[Passage — start]
Monday, January 23, 2012

Tuesday, January 10, 2012

US Citizen Deported to Jamaica in 2005, Court Ruling Yesterday Gives Him A Way Back Home

According to a Ninth Circuit decision issued yesterday, Linden Winston Graham has presented material evidence that he was born on the U.S. Virgin Island of St. Croix and is thus a US citizen. The Ninth Circuit, for the reasons stated in the screen shot above, has thus remanded his case to a district court in Arizona, as well as suggested that the court consider returning Mr. Graham from Jamaica at government expense.

Here's an excerpt from a Jamaican newspaper in 2007, describing his ordeal after arriving, stateless, in a foreign country and then being locked up:

Graham, 48, appeared in the Corporate Area Resident Magistrate's Court yesterday after attorney Peter Champagnie filed a writ of habeus corpus on his behalf on Tuesday.

He told the court he was deported to Jamaica after serving nine years for a gun-related crime in a high security prison in Arizona, United States last year, but upon his arrival in Kingston it was discovered that he was not Jamaican.
[Passage — finish]
▸ **Task item A**
Name every court that the post about Linden Winston Graham's deportation mentions.
▸ **Task item B**
In the post about Linden Winston Graham's deportation, what grounds does the text give for treating Graham as a US citizen?
▸ **Task item C**
Reproduce the post about Linden Winston Graham's deportation word for word, from "Here's an excerpt" to "was not Jamaican.".
[Material shown — start]
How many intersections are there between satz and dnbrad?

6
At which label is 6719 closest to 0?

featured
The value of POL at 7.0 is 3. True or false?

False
[Material shown — finish]
[Material shown — start]
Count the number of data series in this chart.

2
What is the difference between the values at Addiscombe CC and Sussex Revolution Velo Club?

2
[Material shown — finish]
▸ **Final answer A**
- The Ninth Circuit
- A district court in Arizona
- The Corporate Area Resident Magistrate's Court

▸ **Final answer B**
Graham presented material evidence that he was born on St. Croix. St. Croix is a U.S. Virgin Island, so that birth makes him a US citizen.

▸ **Final answer C**
Here's an excerpt from a Jamaican newspaper in 2007, describing his ordeal after arriving, stateless, in a foreign country and then being locked up:

Graham, 48, appeared in the Corporate Area Resident Magistrate's Court yesterday after attorney Peter Champagnie filed a writ of habeus corpus on his behalf on Tuesday.

He told the court he was deported to Jamaica after serving nine years for a gun-related crime in a high security prison in Arizona, United States last year, but upon his arrival in Kingston it was discovered that he was not Jamaican.